Things not to say to police.

So this morning I was grabbing a cup of coffee. And for whatever reason, State Patrol officers love ‘my’ Starbucks. Any time I go in there, at least four of them are sitting around, talking cop.

I’m not particularly afraid of police. I think of them much like I think of electricians or carpenters: I’m way more interested in their tools than the minutia of their blue-collar jobs.

Anyhow, I’m sugaring my latte, standing next to a female Statie, and I notice she’s wearing a Tazer. I couldn’t help myself: I see that her sidearm is on her left hip - she’s a southpaw. And her Tazer is mounted backwards on her right.

“Excuse me.
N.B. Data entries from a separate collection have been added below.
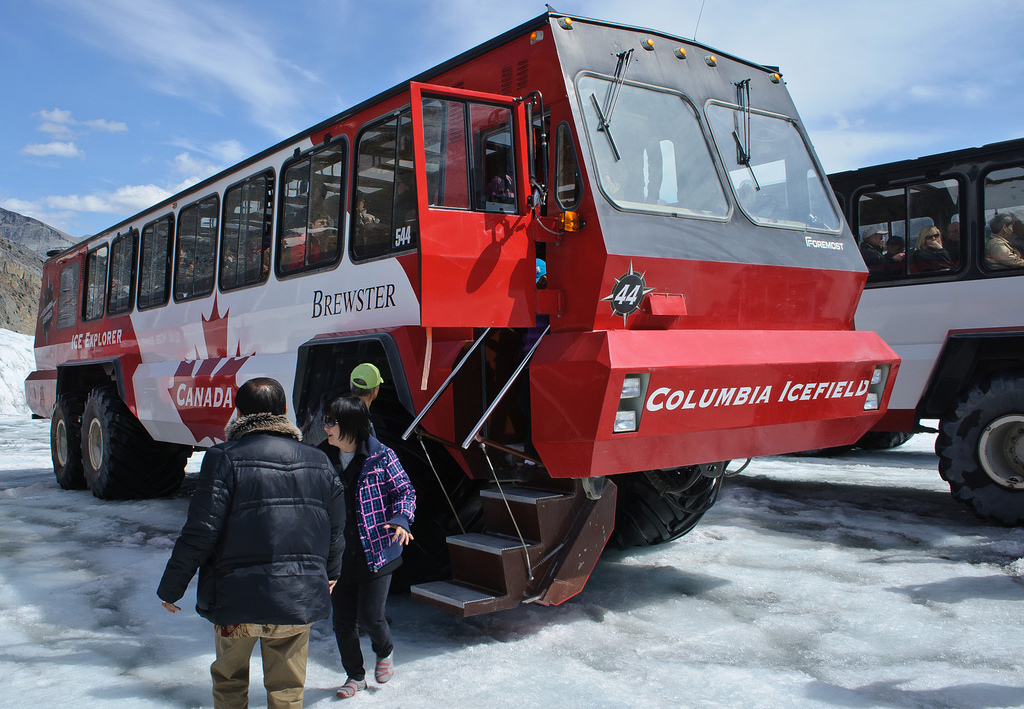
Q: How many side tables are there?
A: 2.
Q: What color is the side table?
A: Brown.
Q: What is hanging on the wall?
A: Picture frame.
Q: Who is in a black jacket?
A: The man in the back.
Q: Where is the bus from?
A: Canada.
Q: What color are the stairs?
A: Brown.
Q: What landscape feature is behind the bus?
A: A mountain.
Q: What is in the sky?
A: Clouds.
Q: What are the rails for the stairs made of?
A: Metal.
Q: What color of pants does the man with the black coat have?
A: Brown.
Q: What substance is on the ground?
A: Snow and ice.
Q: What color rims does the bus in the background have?
A: White rims.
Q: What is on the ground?
A: Snow.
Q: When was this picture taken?
A: Wintertime.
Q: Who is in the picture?
A: Two men and a woman.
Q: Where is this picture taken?
A: Canada.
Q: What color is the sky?
A: Blue.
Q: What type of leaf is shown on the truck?
A: Maple.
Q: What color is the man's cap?
A: Green.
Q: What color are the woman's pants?
A: Black.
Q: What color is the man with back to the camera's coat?
A: Black.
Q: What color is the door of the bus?
A: Red.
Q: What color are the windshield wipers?
A: Black.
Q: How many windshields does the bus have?
A: Two.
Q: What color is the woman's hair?
A: Black.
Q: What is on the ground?
A: Snow.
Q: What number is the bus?
A: 44.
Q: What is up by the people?
A: Steps.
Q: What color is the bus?
A: Red and white.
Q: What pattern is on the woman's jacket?
A: Plaid.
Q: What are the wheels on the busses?
A: Big tires.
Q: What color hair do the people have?
A: Black.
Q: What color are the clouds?
A: White.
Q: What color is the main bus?
A: White and red.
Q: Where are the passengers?
A: Inside the buses.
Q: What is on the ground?
A: Ice and snow.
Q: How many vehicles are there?
A: Two.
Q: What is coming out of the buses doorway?
A: Steps.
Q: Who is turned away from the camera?
A: Man in black jacket.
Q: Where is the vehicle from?
A: Canada.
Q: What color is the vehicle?
A: Red and white.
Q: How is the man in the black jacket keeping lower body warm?
A: Tan pants.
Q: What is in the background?
A: Rock structure.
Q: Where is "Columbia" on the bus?
A: Front bumper.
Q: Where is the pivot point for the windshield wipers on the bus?
A: Above the front windows.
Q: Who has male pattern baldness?
A: Man in black jacket.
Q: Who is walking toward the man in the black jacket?
A: Woman in blue and pink jacket.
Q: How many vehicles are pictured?
A: Two.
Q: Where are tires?
A: On the vehicles.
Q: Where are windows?
A: On the bus.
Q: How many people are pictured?
A: Three.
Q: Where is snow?
A: On the ground.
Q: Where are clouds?
A: In the sky.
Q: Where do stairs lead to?
A: Inside the bus.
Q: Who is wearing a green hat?
A: One person.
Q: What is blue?
A: Sky.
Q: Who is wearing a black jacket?
A: One man.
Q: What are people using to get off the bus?
A: Stairs.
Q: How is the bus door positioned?
A: Open.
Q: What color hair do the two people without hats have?
A: Black.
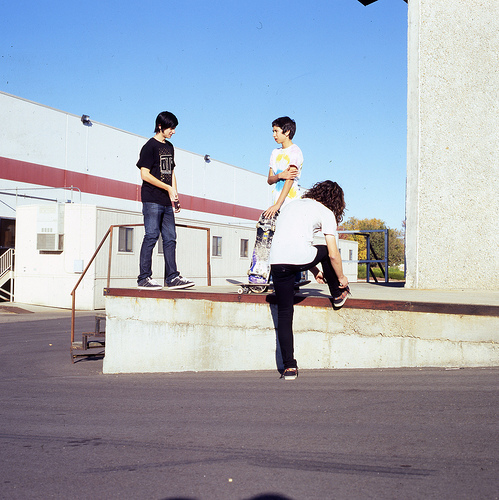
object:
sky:
[0, 0, 52, 92]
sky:
[63, 15, 125, 111]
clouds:
[347, 149, 403, 210]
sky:
[163, 35, 367, 103]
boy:
[261, 116, 304, 221]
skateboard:
[235, 210, 280, 295]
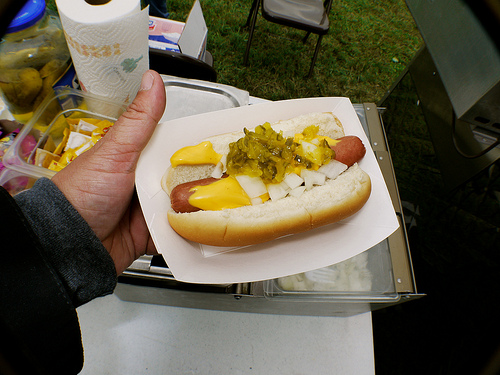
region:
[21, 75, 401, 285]
a man holding a hot dog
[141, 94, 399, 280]
a hot dog on a white paper plate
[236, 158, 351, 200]
bits of white onions on a hot dog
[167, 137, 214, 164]
mustard on a hot dog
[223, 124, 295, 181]
relish on a hot dog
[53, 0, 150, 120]
a roll of paper towl on a table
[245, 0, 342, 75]
a folded chair on a lawn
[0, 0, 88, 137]
pickles in a jar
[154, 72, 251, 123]
a metal tray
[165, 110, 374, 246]
a hot dog with relish, onions and mustard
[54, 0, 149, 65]
paper towel next to condiments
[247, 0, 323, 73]
chair in grass at picknick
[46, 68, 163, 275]
hand holding hotdog in plate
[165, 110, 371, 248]
hotdog in white plate and bun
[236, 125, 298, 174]
relish on top of hotdog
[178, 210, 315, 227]
bun that the hotdog is in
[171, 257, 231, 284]
edge of white plate that hotdog and bun is in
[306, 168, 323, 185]
onions on hotdog and bun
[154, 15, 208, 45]
box of purified water in the grass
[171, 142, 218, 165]
mustard on the bun with hotdog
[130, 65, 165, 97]
short, unpolished man's thumbnail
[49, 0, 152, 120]
roll of paper towels w/ print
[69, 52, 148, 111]
print on paper towels is of vegetables, we can see artichoke, w/ its name written beneath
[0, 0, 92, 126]
jar of vlasic kosher pickles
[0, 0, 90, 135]
pickles are big, in brine; jar has blue label+cap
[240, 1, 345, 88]
1/2 a brown folding chair sits on grass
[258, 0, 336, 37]
chair's seat is unoccupied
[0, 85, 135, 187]
little restaurant supply store bucket of mustard packets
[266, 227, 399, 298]
chopped onions in restaurant supply store bin, covered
Do you have to cross draw your Tazer?” I asked her.  

“Yeah - it’s the only spot left on my belt where it would fit.”

“Wow,” I responded, “that’s some Old West action right there!”

She just looked at me sideways and moved off to sit with her colleagues. I continued to tear open sugar packets and dump them into my brew, when up sidles another patrolman.

Turns out I had used the last packet of sugar, and he wanted some. Could I hold back? No, I could not hold back:

“Sorry, dude, I didn’t mean to bogart all the sugar!”

He squinted at me, trying to assess whether my use of the word bogart was probable cause. Meanwhile, he started to dig around in the sugar-tin to see if there were any stray packets left in it. He was really digging away, and as always, I coudn’t shut up:

“Wow! Looks like a full-cavity search! You keep diggin’ in there you’re bound to find something!”

He stared at me. I smiled, took a sip of my well-sugared coffee, and left.